The play examines the relationship between two married couples. One of the men is David, an architect in charge of designing some council flats in a poor part of South London. The other man's wife, Sheila, takes a job as David's assistant. She works in his house as "a kind of secretary, like." The reason for this awkward arrangement is that Sheila's depressed; David and his wife, Jane, take her on as a charity case, giving her a reason to get away from her own house and kids. David and Jane are benefactors: One builds low-income flats and sensitively tears out his hair when he realizes the project may have to be a pair of ugly concrete skyscrapers; the other pretends not to care as she puts Sheila in a position to screw her husband.
Whether they screw is not quite clear from the play, but she does become housekeeper and nanny for Jane. Soon it's, "Sheila, darling, could you be an absolute dear, after you pick up Lizzie could you give the children their tea?" and, "How did we ever manage without you?" Sheila's housekeeping for Colin, her husband, falls apart, and so does their marriage. "We did everything we could to help them, we truly did," says Jane at the end of the first act. "Yes," David answers. "And if we hadn't tried to help them, they'd still be together."
The play reminds me of "More Stately Mansions" because the rival men come from slightly different social layers. The Updike story has a rising, preppy schoolteacher facing off against a rich, declining (and drunk) lawyer who leads political protests in their small Massachusetts town. In the play, David is a rising architect in tweed blazers; Colin wears posh turtlenecks, has some kind of gentleman's editing job, and discovers, in the wreckage of his marriage, the joys of NIMBY activism (against David's skyscrapers). Frayn and Updike both have a sharp eye for the vagaries of shifting classes -- how the up-and-coming start to act lordly, how the already-rich turn to revolt -- and it's good to see so much penetrating social observation on an American stage. In Benefactors the women are also mixed; Jane seems too posh for David, and Sheila is lower-class, vulnerable, almost out of her depth with Colin.
Benefactors opened to strong reviews in London in 1984, and there's no special reason to revive it now aside from the fact that the Aurora Theatre always finds nuanced, intelligent plays to put on. Joy Carlin's production moves at a steady clip. J.B. Wilson's set consists of a dining room table on a clever blueprint stage, with gray rods tracing an architect's sketch of doors against a blue background. Derek Duarte's lights lower during the monologues to isolate this or that actor; the play shifts from dialogue to first-person narrative every few minutes. It's all very well presented, but what the show still lacks is a molten, intimate realism that the script seems to beg for, the kind of deep naturalism Tom Ross, the Aurora's managing director, conjured for Abigail's Party at the City Club a few years ago. David Arrow (as David) and Ron Campbell (as Colin) both put on pompous accents that don't seem quite real. They go for big gestures and bluff, loud voices even though the Aurora space is small -- maybe to make sure the white-haired subscribers can hear them.

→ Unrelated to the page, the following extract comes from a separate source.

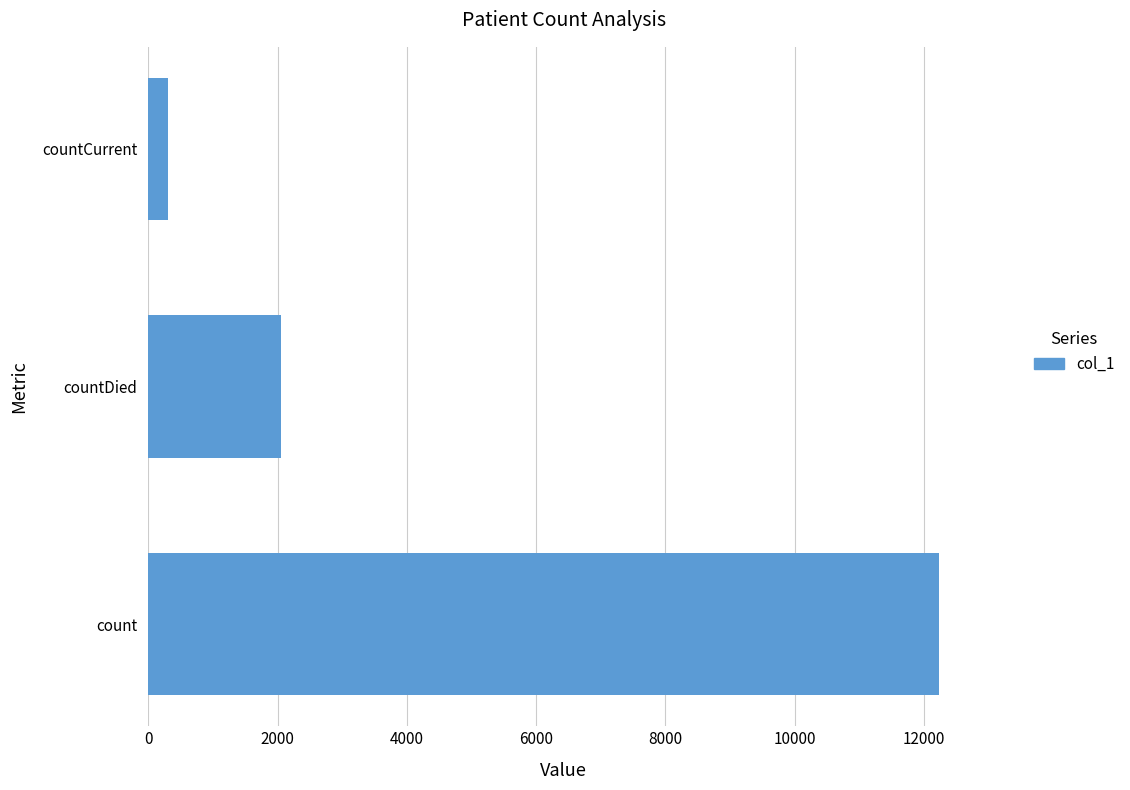

The value at count is 3158. True or false?

False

The women do better. Nancy Carlin (the director's daughter) is natural and crisp as Jane, with an inaccessible English heart but also a flaring temper. Araxi Djian does the most powerful work as Sheila, maybe because Sheila's so pathetic -- wide-eyed, hesitant, full of envy for her busy friends. During one quiet scene, she and Colin have an argument in low voices while a clock ticks softly. "You're the only one of us without a sense of humor," Colin complains, "and you're the only one who ever laughs. ... You're deaf to all shades of relation and meaning." Sheila says nothing, but her feelings are hard to miss in Djian's eyes.
Fans of Frayn's big shows may be surprised by how conventional Benefactors feels; with American characters it could be a movie starring Alan Alda (remember The Four Seasons?). Still, it's a finely observed, involving story that rounds out a solid first season for the Aurora in its spanking-new downtown space.